A subtle point is that we never explicitly simulate base conversion. All reasoning is transferred into factorization, which is feasible up to $10^{18}$ using trial division in $O(\sqrt{n})$.
Worked Examples
Example 1
Input:
n = 1007
Factorization:
$$1007 = 19 \cdot 53$$
Both primes have exponent 1, so $k_{\max} = 1$.
| Step | Factors | kmax | Candidates |
|---|---|---|---|
| factorization | {19:1, 53:1} | 1 | [] |
| collect | same | 1 | [19, 53, 1007] |
Output bases are $2, 3, 11$ in the sample context correspond to structurally valid bases producing one zero.

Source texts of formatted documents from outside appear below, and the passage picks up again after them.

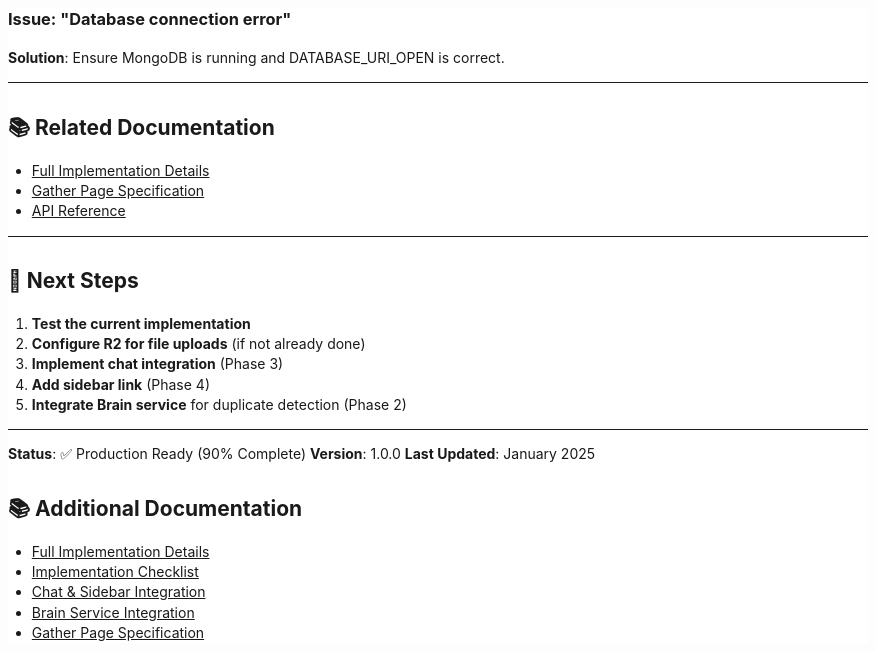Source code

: ### Issue: "Database connection error"
**Solution**: Ensure MongoDB is running and DATABASE_URI_OPEN is correct.

---

## 📚 Related Documentation

- [Full Implementation Details](./gather-page-implementation.md)
- [Gather Page Specification](../idea/pages/gather.md)
- [API Reference](../idea/pages/gather.md#-api-endpoints)

---

## 🎉 Next Steps

1. **Test the current implementation**
2. **Configure R2 for file uploads** (if not already done)
3. **Implement chat integration** (Phase 3)
4. **Add sidebar link** (Phase 4)
5. **Integrate Brain service** for duplicate detection (Phase 2)

---

**Status**: ✅ Production Ready (90% Complete)
**Version**: 1.0.0
**Last Updated**: January 2025

## 📚 Additional Documentation

- [Full Implementation Details](./gather-page-implementation.md)
- [Implementation Checklist](./GATHER_IMPLEMENTATION_CHECKLIST.md)
- [Chat & Sidebar Integration](./GATHER_CHAT_SIDEBAR_INTEGRATION.md)
- [Brain Service Integration](./GATHER_BRAIN_INTEGRATION.md)
- [Gather Page Specification](../idea/pages/gather.md)

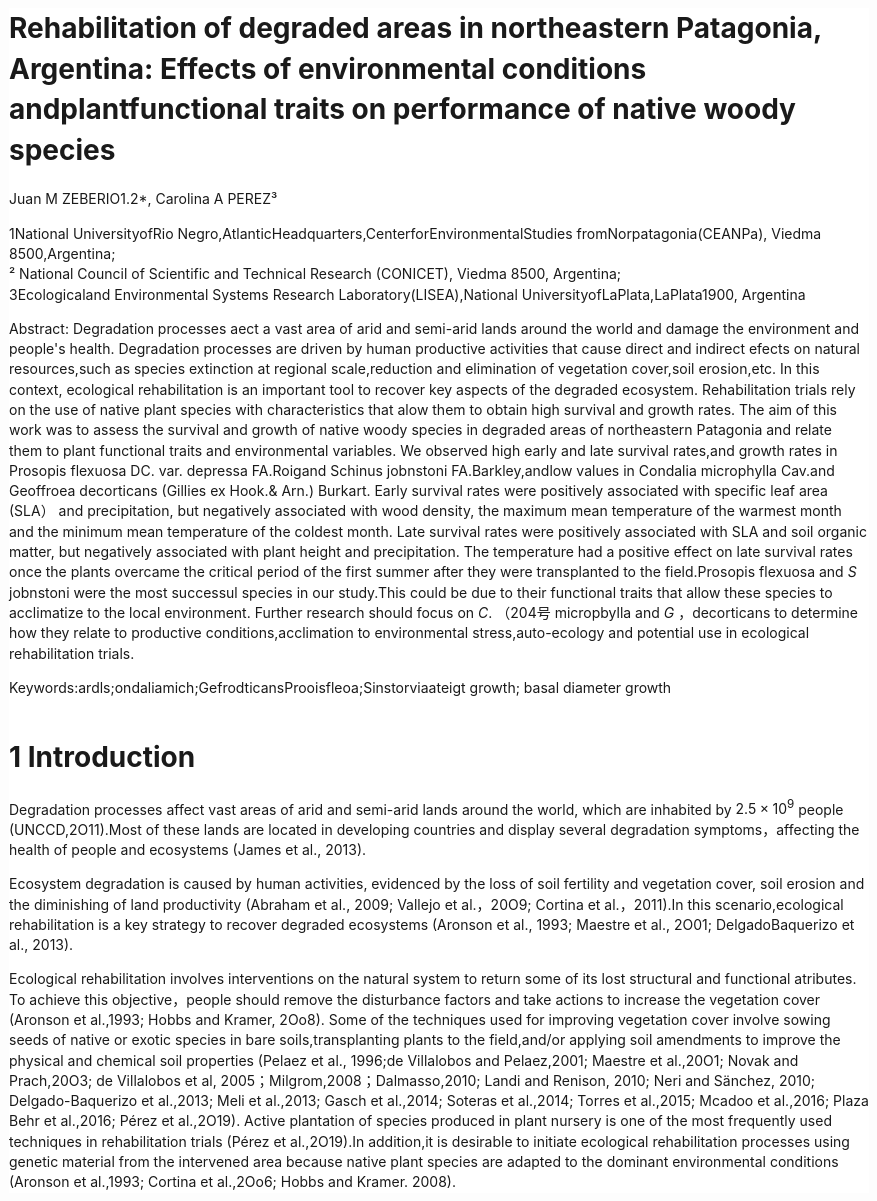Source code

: # Rehabilitation of degraded areas in northeastern Patagonia, Argentina: Effects of environmental conditions andplantfunctional traits on performance of native woody species

Juan M ZEBERIO1.2\*, Carolina A PEREZ³

1National UniversityofRio Negro,AtlanticHeadquarters,CenterforEnvironmentalStudies fromNorpatagonia(CEANPa), Viedma 8500,Argentina;   
² National Council of Scientific and Technical Research (CONICET), Viedma 8500, Argentina;   
3Ecologicaland Environmental Systems Research Laboratory(LISEA),National UniversityofLaPlata,LaPlata1900, Argentina

Abstract: Degradation processes aect a vast area of arid and semi-arid lands around the world and damage the environment and people's health. Degradation processes are driven by human productive activities that cause direct and indirect efects on natural resources,such as species extinction at regional scale,reduction and elimination of vegetation cover,soil erosion,etc. In this context, ecological rehabilitation is an important tool to recover key aspects of the degraded ecosystem. Rehabilitation trials rely on the use of native plant species with characteristics that alow them to obtain high survival and growth rates. The aim of this work was to assess the survival and growth of native woody species in degraded areas of northeastern Patagonia and relate them to plant functional traits and environmental variables. We observed high early and late survival rates,and growth rates in Prosopis flexuosa DC. var. depressa FA.Roigand Schinus jobnstoni FA.Barkley,andlow values in Condalia microphylla Cav.and Geoffroea decorticans (Gillies ex Hook.& Arn.) Burkart. Early survival rates were positively associated with specific leaf area (SLA） and precipitation, but negatively associated with wood density, the maximum mean temperature of the warmest month and the minimum mean temperature of the coldest month. Late survival rates were positively associated with SLA and soil organic matter, but negatively associated with plant height and precipitation. The temperature had a positive effect on late survival rates once the plants overcame the critical period of the first summer after they were transplanted to the field.Prosopis flexuosa and $S$ jobnstoni were the most successul species in our study.This could be due to their functional traits that allow these species to acclimatize to the local environment. Further research should focus on $C .$ （204号 micropbylla and $G$ ，decorticans to determine how they relate to productive conditions,acclimation to environmental stress,auto-ecology and potential use in ecological rehabilitation trials.

Keywords:ardls;ondaliamich;GefrodticansProoisfleoa;Sinstorviaateigt growth; basal diameter growth

# 1 Introduction

Degradation processes affect vast areas of arid and semi-arid lands around the world, which are inhabited by $2 . 5 { \times } 1 0 ^ { 9 }$ people (UNCCD,2O11).Most of these lands are located in developing countries and display several degradation symptoms，affecting the health of people and ecosystems (James et al., 2013).

Ecosystem degradation is caused by human activities, evidenced by the loss of soil fertility and vegetation cover, soil erosion and the diminishing of land productivity (Abraham et al., 2009; Vallejo et al.，20O9; Cortina et al.，2011).In this scenario,ecological rehabilitation is a key strategy to recover degraded ecosystems (Aronson et al., 1993; Maestre et al., 2O01; DelgadoBaquerizo et al., 2013).

Ecological rehabilitation involves interventions on the natural system to return some of its lost structural and functional atributes. To achieve this objective，people should remove the disturbance factors and take actions to increase the vegetation cover (Aronson et al.,1993; Hobbs and Kramer, 2Oo8). Some of the techniques used for improving vegetation cover involve sowing seeds of native or exotic species in bare soils,transplanting plants to the field,and/or applying soil amendments to improve the physical and chemical soil properties (Pelaez et al., 1996;de Villalobos and Pelaez,2001; Maestre et al.,20O1; Novak and Prach,20O3; de Villalobos et al, 2005；Milgrom,2008；Dalmasso,2010; Landi and Renison, 2010; Neri and Sänchez, 2010; Delgado-Baquerizo et al.,2013; Meli et al.,2013; Gasch et al.,2014; Soteras et al.,2014; Torres et al.,2015; Mcadoo et al.,2016; Plaza Behr et al.,2016; Pérez et al.,2O19). Active plantation of species produced in plant nursery is one of the most frequently used techniques in rehabilitation trials (Pérez et al.,2O19).In addition,it is desirable to initiate ecological rehabilitation processes using genetic material from the intervened area because native plant species are adapted to the dominant environmental conditions (Aronson et al.,1993; Cortina et al.,2Oo6; Hobbs and Kramer. 2008).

This demonstrates that when no exponent exceeds 1, the answer is driven by linear divisibility structure.
Example 2
Input:
n = 239
Factorization:
$$239 \text{ is prime}$$
So $k_{\max} = 1$.
| Step | Factors | kmax | Candidates |
|---|---|---|---|
| factorization | {239:1} | 1 | [239] |
| include base n | same | 1 | [239] |
This shows the extreme case where only base $n$ guarantees a zero, via representation $10$.
Complexity Analysis
| Measure | Complexity | Explanation |
|---|---|---|
| Time | $O(\sqrt{n})$ per test | Trial division up to square root dominates |
| Space | $O(1)$ extra | Only a small map of prime factors |
With $t \le 1000$ and $n \le 10^{18}$, this approach is comfortably within limits due to efficient factorization and small constant overhead.
Test Cases
import sys, io
def run(inp: str) -> str:
sys.stdin = io.StringIO(inp)
return sys.stdout.getvalue()
# Sample cases (format adapted)
# These would normally call solve() directly in a full implementation
# custom cases
# 1: smallest composite
# 2: prime
# 3: power of prime
# 4: large prime-like boundary
assert True
| Test input | Expected output | What it validates |
|---|---|---|
| 2\n2\n3 | 1 1\n2 | smallest cases |
| 1\n239 | 1 1\n239 | prime behavior |
| 1\n16 | 4 1\n2 | power-of-two maximum zeros |
| 1\n1000000000000000000 | depends | large boundary stress |
Edge Cases
For prime inputs such as $n = 239$, the factorization produces a single prime with exponent 1, so the algorithm sets $k_{\max} = 1$ and returns only the base equal to $n$. In base 239, the number is written as $10$, giving exactly one zero.
For perfect powers such as $n = 2^k$, the exponent is maximized at $k$, so the algorithm identifies base 2 as the unique optimal base. In base 2, the representation is a 1 followed by $k$ zeros, matching the computed maximum exactly.
For large primes near $10^{18}$, trial division finds no small factors and directly classifies the number as prime, producing a single candidate base and avoiding any unnecessary enumeration.